While common sense is considered conventional wisdom, uncommon sense is a re-examination of that conventional wisdom. In our business life and personal life, following common sense is usually the safe way to go.
Common sense is not so common, Voltaire once wrote. There is always that one bad-mannered person in class who sneezes without covering their mouth. Or the person who takes up two seats on the train just because they like to sit with their legs spread out.
As I ponder the back and forth and up and down in my surroundings and the whole world, a book from my library falls into my hand: Peter Cochrane’s Uncommon Sense with the subtitle Out of the box thinking for an in the box world.
“Peter Cochrane is one of our most far-sighted visionaries, and brings brilliant clarity and focus to our understanding of ourselves and our technologies, and of how profoundly each is transforming the other.” describes Douglas Adams, author of The Hitch Hiker’s Guide to the Galaxy.
In Uncommon Sense, Peter Cochrane’s follow up to the radical 108 Tips for Time Traveller. Peter explains how very simple analysis allows the prediction of such debacles as the 3G auction and the subsequent collapse of an industry, whilst simple-minded thinking is dangerous in the context of a world that is predominantly chaotic and out of control.
People balked when Peter suggested a wholesale move to eWorking, the rise of email and text messaging, and the dotcom regime mirroring the boom and bust cycle of the industrial revolution. His predictions of the use and growth of mobile devices and communication, or use of chip implants for humans to replace ID cards, passports, and medical records, or iris scanners and fingerprint readers – were all seen as unlikely. Today they are a reality.

────────────────

» REQUIRED ACTION
Take the piece on common and uncommon sense further, picking up right after its final sentence. The listing that follows is not needed for this work.

» SUPPLIED MATERIAL

────────────────

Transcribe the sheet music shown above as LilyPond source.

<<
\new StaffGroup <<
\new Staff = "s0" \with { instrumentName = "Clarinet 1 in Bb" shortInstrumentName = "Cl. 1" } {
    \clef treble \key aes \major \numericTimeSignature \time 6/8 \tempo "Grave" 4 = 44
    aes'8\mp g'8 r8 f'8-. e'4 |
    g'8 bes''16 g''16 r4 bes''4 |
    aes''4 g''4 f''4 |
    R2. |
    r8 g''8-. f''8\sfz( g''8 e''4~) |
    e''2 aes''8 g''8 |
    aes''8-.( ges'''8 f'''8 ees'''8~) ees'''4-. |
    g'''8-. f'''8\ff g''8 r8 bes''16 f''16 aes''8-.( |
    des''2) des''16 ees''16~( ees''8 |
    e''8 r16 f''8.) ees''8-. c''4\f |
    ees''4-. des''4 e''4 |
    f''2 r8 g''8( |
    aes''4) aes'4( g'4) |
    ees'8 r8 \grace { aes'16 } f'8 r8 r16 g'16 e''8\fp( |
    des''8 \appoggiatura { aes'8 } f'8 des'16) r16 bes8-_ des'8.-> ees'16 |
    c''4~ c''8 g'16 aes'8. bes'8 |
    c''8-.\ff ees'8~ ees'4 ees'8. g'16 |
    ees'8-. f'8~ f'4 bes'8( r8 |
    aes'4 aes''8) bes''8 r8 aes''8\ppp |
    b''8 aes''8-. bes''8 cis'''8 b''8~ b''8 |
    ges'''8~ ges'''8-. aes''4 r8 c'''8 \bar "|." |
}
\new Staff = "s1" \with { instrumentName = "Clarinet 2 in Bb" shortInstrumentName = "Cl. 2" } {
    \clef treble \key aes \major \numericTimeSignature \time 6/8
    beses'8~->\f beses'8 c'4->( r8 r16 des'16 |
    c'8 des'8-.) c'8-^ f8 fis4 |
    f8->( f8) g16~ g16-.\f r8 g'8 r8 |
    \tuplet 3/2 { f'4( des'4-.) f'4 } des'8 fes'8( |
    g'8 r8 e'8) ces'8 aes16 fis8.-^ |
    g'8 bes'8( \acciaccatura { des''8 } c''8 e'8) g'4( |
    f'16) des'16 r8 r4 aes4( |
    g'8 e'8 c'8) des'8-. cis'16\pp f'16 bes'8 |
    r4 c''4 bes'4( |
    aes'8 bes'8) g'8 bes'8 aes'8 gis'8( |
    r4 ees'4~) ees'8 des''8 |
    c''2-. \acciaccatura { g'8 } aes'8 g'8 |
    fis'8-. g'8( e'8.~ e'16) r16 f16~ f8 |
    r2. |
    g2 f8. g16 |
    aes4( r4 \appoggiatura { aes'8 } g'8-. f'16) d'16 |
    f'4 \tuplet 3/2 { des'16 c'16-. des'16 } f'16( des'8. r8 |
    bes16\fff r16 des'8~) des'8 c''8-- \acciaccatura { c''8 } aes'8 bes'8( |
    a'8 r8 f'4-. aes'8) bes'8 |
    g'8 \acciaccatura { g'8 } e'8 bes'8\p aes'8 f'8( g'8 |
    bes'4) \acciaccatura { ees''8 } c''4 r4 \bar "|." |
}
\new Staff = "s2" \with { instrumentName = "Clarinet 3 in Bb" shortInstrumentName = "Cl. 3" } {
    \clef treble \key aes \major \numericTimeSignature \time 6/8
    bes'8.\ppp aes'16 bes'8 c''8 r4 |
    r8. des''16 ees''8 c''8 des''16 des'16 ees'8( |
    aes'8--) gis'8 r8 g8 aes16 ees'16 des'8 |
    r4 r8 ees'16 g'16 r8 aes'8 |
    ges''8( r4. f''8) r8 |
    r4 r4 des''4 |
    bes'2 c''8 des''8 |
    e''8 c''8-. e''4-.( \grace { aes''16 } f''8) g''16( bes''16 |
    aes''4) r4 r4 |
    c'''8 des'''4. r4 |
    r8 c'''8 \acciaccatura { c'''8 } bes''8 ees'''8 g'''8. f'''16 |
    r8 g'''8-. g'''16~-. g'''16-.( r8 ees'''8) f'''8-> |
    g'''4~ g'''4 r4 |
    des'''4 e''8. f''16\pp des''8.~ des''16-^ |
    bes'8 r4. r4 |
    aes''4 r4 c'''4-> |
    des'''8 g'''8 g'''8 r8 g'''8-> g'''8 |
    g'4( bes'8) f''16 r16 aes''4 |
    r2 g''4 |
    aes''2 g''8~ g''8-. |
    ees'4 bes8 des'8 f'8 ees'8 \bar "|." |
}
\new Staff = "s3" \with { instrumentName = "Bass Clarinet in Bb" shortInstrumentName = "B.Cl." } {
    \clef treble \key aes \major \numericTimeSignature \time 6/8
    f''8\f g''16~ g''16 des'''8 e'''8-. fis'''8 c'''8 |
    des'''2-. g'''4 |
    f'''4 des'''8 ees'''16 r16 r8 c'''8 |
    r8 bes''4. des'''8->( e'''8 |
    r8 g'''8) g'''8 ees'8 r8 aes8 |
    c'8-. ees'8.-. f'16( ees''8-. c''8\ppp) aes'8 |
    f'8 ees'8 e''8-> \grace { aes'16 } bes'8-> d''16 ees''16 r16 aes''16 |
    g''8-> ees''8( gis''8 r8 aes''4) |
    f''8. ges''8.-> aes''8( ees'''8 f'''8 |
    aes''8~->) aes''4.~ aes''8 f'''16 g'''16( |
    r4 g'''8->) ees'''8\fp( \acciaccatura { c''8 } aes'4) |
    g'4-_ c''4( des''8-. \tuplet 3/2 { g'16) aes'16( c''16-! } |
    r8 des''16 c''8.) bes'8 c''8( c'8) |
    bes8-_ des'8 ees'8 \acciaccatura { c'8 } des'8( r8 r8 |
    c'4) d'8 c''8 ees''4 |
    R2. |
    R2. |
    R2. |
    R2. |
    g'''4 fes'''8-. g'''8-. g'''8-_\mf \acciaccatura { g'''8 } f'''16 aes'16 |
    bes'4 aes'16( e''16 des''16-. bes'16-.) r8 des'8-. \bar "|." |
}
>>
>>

────────────────

» ANSWER FOR THE TASK
I don’t know how you feel nowadays, my dear readers. As christian the bible -and here especially Proverbs help me a lot. As I mentioned in one of my previous write ups, Proverbs is probably the most down-to-earth book in the bible. Its education prepares you for the street and the market place – somehow out of the box thinking for an in the box world, too.
Proverbs offers the warm advice you get by growing up in a good family and for successfully making your way in the world. It covers small questions as well as large ones: talking too much, visiting friends and neighbors too often or being unbearably cheerful too early in the morning. Proverbs simply tell how life works most of the time.
People, and count me in, I love to quote Proverbs, which often express the truth about life in an elegant, witty kernel. You’ll find more humor in Proverbs than anywhere else in the bible. And humor often seems to have passed in this day and age.